Entries provided:
---

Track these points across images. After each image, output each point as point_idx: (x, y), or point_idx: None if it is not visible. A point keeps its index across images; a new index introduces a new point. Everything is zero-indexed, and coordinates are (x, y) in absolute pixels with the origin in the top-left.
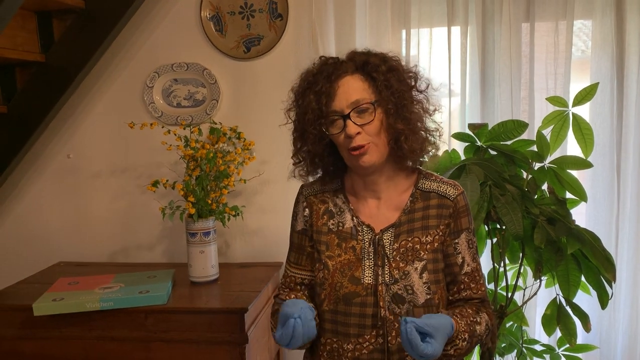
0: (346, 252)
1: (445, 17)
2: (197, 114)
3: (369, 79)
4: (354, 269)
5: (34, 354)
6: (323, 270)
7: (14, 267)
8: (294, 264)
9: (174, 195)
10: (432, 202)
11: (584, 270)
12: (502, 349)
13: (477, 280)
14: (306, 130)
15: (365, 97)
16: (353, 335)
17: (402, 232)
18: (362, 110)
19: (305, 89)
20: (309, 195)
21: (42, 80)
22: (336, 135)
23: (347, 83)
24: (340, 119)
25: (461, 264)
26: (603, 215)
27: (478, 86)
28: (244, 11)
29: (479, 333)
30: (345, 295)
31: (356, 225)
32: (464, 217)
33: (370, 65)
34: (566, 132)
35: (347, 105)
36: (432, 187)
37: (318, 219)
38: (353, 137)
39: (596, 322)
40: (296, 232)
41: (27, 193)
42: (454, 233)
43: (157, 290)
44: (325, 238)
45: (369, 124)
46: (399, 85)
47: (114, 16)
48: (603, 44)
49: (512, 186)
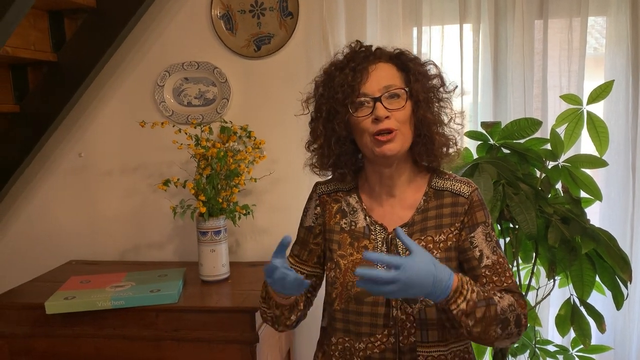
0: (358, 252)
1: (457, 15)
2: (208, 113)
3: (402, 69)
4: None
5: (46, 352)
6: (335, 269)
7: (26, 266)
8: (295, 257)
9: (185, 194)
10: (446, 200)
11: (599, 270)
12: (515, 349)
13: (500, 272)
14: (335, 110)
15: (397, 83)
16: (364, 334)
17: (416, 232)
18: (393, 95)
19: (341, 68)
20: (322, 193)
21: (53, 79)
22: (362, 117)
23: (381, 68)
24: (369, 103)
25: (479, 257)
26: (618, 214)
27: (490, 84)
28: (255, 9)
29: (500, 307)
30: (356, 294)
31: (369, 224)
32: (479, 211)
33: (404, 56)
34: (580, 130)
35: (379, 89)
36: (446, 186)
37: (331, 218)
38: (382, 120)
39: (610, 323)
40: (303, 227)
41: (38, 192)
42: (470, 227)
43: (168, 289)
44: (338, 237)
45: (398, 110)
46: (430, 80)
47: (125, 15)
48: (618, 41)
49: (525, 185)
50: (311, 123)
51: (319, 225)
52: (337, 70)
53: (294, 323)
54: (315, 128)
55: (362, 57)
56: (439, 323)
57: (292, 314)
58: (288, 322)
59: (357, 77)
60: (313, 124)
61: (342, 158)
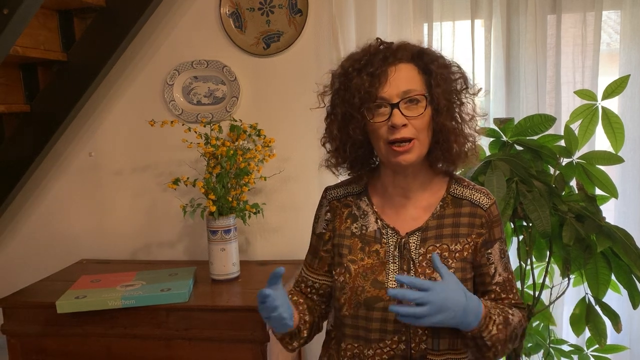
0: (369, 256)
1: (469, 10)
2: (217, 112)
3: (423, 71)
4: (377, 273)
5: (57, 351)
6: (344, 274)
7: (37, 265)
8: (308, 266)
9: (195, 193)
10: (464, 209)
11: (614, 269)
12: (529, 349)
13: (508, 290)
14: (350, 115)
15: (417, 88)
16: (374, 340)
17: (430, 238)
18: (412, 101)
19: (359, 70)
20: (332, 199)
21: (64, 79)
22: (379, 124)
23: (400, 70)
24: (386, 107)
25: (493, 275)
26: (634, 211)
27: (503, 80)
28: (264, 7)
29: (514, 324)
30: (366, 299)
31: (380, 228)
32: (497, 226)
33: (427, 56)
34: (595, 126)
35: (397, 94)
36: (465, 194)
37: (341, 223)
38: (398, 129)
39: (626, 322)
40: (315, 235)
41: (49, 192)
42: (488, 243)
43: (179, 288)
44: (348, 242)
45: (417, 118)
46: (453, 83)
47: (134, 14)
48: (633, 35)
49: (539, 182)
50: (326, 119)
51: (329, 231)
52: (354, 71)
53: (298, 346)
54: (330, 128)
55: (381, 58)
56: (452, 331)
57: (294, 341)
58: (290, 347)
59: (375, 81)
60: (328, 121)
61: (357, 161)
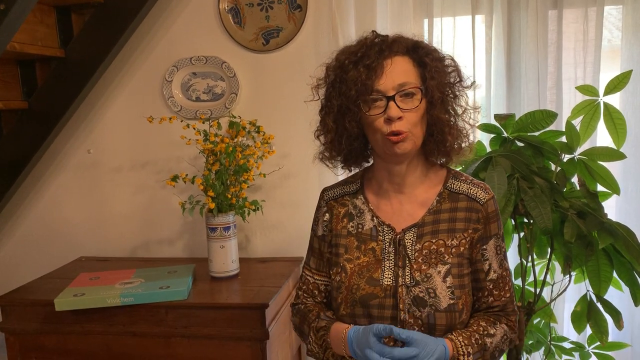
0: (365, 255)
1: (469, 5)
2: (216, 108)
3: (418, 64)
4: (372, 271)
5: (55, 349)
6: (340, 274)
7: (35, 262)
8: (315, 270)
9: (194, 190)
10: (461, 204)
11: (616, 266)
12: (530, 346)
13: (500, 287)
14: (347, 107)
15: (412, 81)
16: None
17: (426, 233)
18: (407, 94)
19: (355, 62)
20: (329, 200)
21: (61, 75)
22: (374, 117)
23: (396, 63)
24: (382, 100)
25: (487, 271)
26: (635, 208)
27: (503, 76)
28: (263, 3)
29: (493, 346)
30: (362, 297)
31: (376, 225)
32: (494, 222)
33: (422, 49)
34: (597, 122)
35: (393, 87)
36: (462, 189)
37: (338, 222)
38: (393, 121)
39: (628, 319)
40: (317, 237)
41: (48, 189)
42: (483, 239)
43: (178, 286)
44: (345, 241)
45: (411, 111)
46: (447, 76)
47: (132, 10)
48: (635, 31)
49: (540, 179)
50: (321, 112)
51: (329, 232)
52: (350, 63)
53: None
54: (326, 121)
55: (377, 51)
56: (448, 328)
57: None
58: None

---

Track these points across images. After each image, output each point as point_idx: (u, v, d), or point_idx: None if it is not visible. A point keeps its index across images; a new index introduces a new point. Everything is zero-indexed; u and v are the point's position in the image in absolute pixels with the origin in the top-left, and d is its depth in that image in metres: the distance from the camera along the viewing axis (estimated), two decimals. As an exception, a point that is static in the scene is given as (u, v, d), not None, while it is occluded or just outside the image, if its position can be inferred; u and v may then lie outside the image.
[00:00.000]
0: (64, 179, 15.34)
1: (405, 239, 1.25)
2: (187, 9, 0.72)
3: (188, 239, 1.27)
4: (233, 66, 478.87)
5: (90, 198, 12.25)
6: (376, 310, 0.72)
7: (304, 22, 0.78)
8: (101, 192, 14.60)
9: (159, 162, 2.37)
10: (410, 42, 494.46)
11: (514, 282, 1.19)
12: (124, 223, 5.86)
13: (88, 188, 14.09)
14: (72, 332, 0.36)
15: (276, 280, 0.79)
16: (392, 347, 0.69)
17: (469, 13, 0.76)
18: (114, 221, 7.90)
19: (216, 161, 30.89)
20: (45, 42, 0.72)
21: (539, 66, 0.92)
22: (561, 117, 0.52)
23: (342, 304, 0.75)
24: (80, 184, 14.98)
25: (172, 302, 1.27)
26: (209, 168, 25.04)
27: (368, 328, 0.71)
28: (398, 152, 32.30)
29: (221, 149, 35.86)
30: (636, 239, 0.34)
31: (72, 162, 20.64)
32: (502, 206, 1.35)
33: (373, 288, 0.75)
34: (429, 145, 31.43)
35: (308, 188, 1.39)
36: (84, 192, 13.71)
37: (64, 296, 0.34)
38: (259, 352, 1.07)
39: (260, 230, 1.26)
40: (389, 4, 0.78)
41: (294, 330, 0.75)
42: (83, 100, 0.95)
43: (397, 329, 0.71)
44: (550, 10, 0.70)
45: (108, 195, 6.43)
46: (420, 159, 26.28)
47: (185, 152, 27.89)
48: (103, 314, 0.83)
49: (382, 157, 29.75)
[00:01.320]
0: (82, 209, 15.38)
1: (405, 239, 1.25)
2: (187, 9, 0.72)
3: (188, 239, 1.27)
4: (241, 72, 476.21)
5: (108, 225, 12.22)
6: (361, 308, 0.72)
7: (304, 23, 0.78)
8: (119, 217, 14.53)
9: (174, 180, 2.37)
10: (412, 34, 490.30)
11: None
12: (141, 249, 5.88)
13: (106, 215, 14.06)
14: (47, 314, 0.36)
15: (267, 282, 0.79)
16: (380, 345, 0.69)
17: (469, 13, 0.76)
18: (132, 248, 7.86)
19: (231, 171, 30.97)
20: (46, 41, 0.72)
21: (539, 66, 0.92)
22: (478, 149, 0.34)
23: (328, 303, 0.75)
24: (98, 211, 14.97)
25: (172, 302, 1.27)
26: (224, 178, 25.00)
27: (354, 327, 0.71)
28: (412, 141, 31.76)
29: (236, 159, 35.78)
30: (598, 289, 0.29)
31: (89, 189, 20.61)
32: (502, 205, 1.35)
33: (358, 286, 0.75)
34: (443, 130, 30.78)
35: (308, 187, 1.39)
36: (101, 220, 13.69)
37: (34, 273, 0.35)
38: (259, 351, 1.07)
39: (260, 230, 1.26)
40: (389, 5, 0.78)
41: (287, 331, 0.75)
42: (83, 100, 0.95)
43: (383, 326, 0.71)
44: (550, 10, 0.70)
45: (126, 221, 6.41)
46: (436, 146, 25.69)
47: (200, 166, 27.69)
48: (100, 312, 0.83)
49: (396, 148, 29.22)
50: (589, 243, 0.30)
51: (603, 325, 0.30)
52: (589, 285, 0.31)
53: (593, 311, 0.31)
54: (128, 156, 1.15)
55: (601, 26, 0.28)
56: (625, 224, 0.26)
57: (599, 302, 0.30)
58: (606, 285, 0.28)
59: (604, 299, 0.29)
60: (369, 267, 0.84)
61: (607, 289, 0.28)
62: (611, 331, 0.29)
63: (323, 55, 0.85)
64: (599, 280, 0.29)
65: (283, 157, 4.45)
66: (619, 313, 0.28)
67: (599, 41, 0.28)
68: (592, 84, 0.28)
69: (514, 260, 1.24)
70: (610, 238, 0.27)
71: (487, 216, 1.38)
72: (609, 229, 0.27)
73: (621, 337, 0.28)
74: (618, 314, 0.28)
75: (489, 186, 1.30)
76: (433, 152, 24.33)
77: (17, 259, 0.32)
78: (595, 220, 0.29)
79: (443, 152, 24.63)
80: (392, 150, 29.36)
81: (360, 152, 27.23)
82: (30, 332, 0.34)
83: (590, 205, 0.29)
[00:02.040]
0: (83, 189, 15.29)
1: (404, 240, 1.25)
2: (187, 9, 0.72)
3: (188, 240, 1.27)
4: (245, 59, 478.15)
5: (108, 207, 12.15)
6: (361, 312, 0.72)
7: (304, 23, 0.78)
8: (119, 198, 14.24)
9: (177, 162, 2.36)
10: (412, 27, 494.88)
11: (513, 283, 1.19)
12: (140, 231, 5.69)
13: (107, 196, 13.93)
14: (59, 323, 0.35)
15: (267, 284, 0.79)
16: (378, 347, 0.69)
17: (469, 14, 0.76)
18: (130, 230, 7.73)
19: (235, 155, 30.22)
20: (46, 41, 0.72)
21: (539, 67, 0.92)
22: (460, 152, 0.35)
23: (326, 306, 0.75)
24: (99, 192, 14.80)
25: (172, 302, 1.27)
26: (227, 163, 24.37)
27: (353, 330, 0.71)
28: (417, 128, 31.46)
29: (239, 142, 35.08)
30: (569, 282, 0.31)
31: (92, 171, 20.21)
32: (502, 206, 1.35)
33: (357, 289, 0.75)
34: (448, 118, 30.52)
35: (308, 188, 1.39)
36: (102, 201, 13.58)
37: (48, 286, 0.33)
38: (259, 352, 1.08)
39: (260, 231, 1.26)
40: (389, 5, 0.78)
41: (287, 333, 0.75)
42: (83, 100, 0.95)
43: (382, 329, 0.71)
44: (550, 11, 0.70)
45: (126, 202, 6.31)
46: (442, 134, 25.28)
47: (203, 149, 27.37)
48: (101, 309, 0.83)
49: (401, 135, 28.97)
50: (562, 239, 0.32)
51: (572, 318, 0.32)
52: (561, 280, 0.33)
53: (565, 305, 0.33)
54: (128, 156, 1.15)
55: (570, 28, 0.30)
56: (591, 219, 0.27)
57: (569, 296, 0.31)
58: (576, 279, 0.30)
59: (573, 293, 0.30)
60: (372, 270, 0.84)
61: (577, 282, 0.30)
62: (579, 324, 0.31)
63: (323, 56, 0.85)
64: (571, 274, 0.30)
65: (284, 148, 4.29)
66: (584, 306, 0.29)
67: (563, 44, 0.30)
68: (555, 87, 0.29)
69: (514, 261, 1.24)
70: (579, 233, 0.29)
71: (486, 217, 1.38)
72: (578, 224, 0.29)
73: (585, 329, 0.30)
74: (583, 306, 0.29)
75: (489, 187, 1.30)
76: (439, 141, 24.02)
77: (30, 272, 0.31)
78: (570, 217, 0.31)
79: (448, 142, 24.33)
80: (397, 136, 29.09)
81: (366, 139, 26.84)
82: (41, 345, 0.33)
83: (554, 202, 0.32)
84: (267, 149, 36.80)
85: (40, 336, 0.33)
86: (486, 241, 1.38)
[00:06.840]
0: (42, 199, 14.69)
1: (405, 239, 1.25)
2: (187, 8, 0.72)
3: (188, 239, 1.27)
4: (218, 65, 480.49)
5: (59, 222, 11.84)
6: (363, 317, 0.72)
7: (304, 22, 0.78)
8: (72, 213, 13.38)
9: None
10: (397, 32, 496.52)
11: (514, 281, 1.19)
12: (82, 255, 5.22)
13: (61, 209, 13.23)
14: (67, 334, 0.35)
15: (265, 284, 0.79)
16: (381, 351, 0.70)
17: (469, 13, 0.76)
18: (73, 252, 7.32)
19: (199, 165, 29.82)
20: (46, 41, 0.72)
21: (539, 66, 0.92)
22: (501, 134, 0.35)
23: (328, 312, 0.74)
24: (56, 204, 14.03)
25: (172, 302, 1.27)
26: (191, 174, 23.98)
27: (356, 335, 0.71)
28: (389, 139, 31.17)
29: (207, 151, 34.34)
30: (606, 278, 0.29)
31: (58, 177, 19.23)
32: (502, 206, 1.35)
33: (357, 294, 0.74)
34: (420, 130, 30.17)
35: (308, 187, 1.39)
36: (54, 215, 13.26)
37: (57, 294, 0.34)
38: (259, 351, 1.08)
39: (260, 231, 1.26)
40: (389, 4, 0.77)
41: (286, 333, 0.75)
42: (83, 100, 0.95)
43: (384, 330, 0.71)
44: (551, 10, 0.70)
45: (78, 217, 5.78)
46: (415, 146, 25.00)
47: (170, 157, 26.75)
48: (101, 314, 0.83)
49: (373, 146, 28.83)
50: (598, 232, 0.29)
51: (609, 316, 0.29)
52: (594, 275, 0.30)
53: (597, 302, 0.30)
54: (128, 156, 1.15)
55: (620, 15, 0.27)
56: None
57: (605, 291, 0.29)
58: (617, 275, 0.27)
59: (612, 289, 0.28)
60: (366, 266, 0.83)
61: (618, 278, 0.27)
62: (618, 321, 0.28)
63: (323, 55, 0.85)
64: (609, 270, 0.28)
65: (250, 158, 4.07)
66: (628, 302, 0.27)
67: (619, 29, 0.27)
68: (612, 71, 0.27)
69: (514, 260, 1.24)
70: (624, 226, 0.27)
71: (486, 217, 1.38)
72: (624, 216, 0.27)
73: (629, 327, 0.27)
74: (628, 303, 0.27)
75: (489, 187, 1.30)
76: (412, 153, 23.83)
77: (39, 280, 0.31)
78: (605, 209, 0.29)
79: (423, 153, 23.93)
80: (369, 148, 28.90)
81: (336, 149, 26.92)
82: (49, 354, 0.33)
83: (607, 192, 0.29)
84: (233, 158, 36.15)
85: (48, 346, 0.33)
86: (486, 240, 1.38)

---

Your objective:
Which lines in the listing have the string "with"? Pick them out and copy them.

Task result:
Track these points across images. After each image, output each point as point_idx: (x, y), or point_idx: None if it is not visible. A point keeps its index across images; a new index introduces a new point. Everything is zero-indexed, and coordinates are (x, y) in absolute pixels with the origin in the top-left.
Track these points across images. After each image, output each point as point_idx: (u, v, d), or point_idx: None if it is not visible. A point keeps its index across images; a new index introduces a new point. Everything is zero-indexed; u and v are the point's position in the image in absolute pixels with the origin in the top-left, and d is its depth in that image in metres: the distance from the camera along the viewing axis (estimated), two decimals. As an exception, a point that is static in the scene is given as (u, v, d), not None, while it is occluded or just outside the image, if its position can be inferred; u and v may then lie outside the image.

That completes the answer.